AIM OF THE TASK: Copy, from the entries below, each line in which the string "then" appears.
------------------------------------
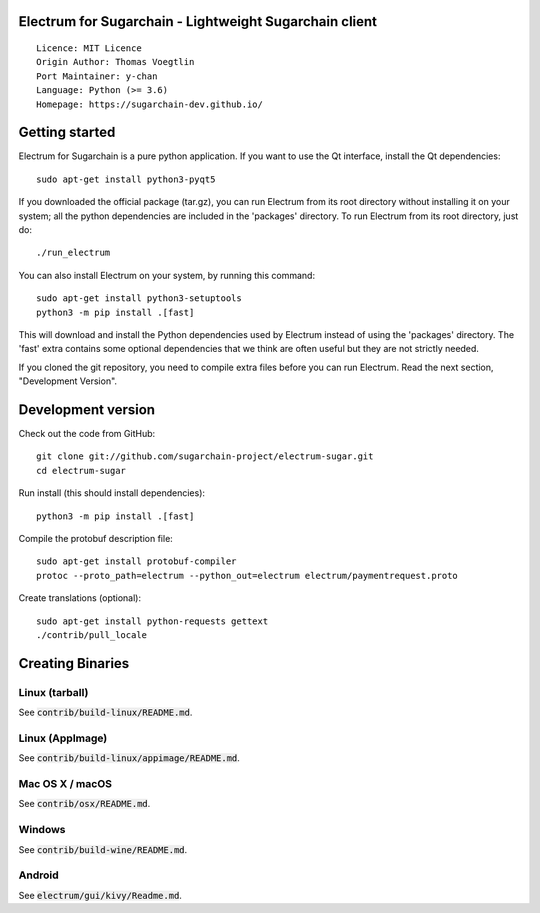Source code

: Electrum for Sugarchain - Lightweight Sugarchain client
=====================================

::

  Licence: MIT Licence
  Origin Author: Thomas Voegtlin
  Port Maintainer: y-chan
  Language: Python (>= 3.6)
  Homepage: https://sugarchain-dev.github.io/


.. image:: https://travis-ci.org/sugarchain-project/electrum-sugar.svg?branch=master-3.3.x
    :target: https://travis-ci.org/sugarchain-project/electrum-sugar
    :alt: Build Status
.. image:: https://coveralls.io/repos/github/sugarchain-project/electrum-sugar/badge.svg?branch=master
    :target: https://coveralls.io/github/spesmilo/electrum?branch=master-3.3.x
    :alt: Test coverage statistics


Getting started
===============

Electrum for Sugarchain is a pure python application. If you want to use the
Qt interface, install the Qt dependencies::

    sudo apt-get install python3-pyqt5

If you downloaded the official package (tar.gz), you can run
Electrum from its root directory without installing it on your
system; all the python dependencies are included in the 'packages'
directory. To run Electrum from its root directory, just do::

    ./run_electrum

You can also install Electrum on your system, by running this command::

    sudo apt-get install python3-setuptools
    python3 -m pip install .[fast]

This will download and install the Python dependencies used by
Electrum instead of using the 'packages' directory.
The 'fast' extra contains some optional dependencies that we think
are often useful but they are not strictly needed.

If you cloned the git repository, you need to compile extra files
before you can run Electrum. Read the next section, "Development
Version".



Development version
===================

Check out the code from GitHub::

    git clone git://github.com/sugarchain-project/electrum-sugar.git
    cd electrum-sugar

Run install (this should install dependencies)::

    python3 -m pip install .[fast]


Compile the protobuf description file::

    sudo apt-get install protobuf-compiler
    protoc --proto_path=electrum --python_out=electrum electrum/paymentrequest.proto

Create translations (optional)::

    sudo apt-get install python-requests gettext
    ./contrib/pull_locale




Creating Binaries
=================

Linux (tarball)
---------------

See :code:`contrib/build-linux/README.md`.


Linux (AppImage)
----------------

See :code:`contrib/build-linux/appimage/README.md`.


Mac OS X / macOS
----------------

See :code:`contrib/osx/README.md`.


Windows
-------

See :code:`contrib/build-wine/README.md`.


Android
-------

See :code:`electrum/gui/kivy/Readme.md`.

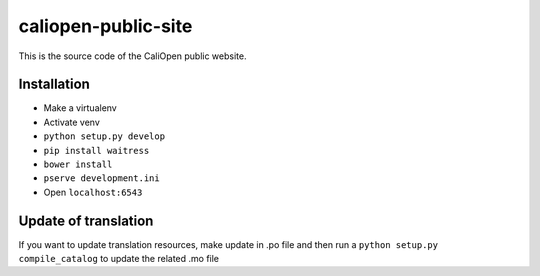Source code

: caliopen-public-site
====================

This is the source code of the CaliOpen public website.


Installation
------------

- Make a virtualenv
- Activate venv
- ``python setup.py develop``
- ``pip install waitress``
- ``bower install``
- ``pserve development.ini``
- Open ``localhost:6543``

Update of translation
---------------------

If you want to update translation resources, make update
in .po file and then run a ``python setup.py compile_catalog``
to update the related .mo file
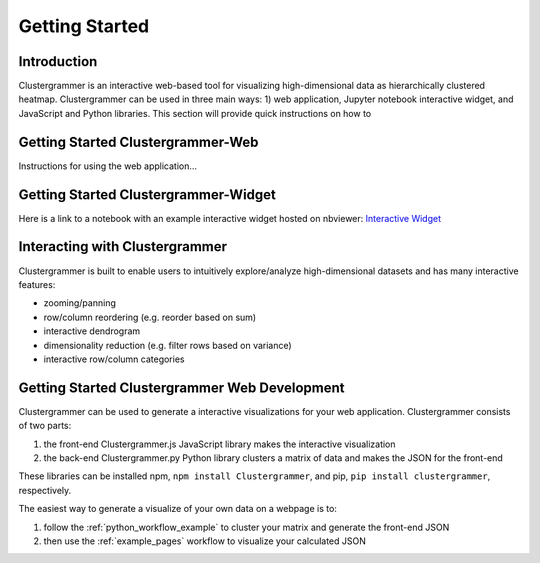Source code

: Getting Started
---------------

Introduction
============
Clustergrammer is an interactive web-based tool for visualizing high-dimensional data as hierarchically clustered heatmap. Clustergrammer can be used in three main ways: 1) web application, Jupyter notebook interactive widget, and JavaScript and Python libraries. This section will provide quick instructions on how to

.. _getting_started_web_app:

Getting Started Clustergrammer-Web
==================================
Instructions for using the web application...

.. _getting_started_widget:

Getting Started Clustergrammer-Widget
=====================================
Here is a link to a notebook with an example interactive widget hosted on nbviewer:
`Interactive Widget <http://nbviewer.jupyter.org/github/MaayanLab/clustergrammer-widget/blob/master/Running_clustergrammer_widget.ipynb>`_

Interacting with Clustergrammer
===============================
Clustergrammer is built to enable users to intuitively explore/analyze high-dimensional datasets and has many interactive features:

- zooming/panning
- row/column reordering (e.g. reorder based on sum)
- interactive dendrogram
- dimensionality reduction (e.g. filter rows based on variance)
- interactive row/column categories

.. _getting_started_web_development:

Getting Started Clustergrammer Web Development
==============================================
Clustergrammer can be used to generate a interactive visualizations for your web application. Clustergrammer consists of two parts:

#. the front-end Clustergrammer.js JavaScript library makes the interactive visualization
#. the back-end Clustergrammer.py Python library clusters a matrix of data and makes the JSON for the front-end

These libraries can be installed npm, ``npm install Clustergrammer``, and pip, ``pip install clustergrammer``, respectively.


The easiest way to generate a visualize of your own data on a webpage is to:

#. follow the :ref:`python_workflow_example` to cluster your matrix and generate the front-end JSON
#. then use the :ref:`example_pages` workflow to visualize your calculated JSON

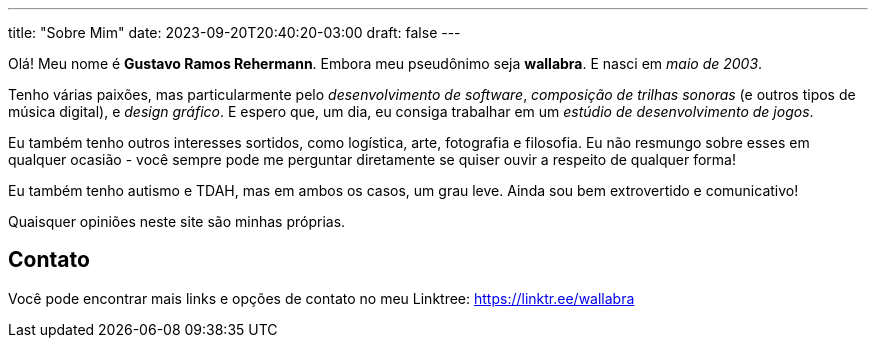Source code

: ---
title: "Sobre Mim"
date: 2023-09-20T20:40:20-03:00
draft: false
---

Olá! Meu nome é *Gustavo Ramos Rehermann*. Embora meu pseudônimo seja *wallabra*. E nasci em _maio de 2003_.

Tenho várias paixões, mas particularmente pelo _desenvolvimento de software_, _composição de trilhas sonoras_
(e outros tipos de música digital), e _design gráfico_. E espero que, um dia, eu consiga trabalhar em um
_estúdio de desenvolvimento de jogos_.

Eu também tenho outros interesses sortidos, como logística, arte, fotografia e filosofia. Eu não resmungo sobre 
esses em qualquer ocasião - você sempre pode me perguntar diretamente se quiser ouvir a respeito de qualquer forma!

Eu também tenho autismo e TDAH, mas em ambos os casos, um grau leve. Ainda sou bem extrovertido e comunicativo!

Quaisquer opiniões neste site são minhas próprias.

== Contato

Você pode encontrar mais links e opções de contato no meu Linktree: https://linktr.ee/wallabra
------------------------------------
ANSWER SPACE:
in .po file and then run a ``python setup.py compile_catalog``
#. then use the :ref:`example_pages` workflow to visualize your calculated JSON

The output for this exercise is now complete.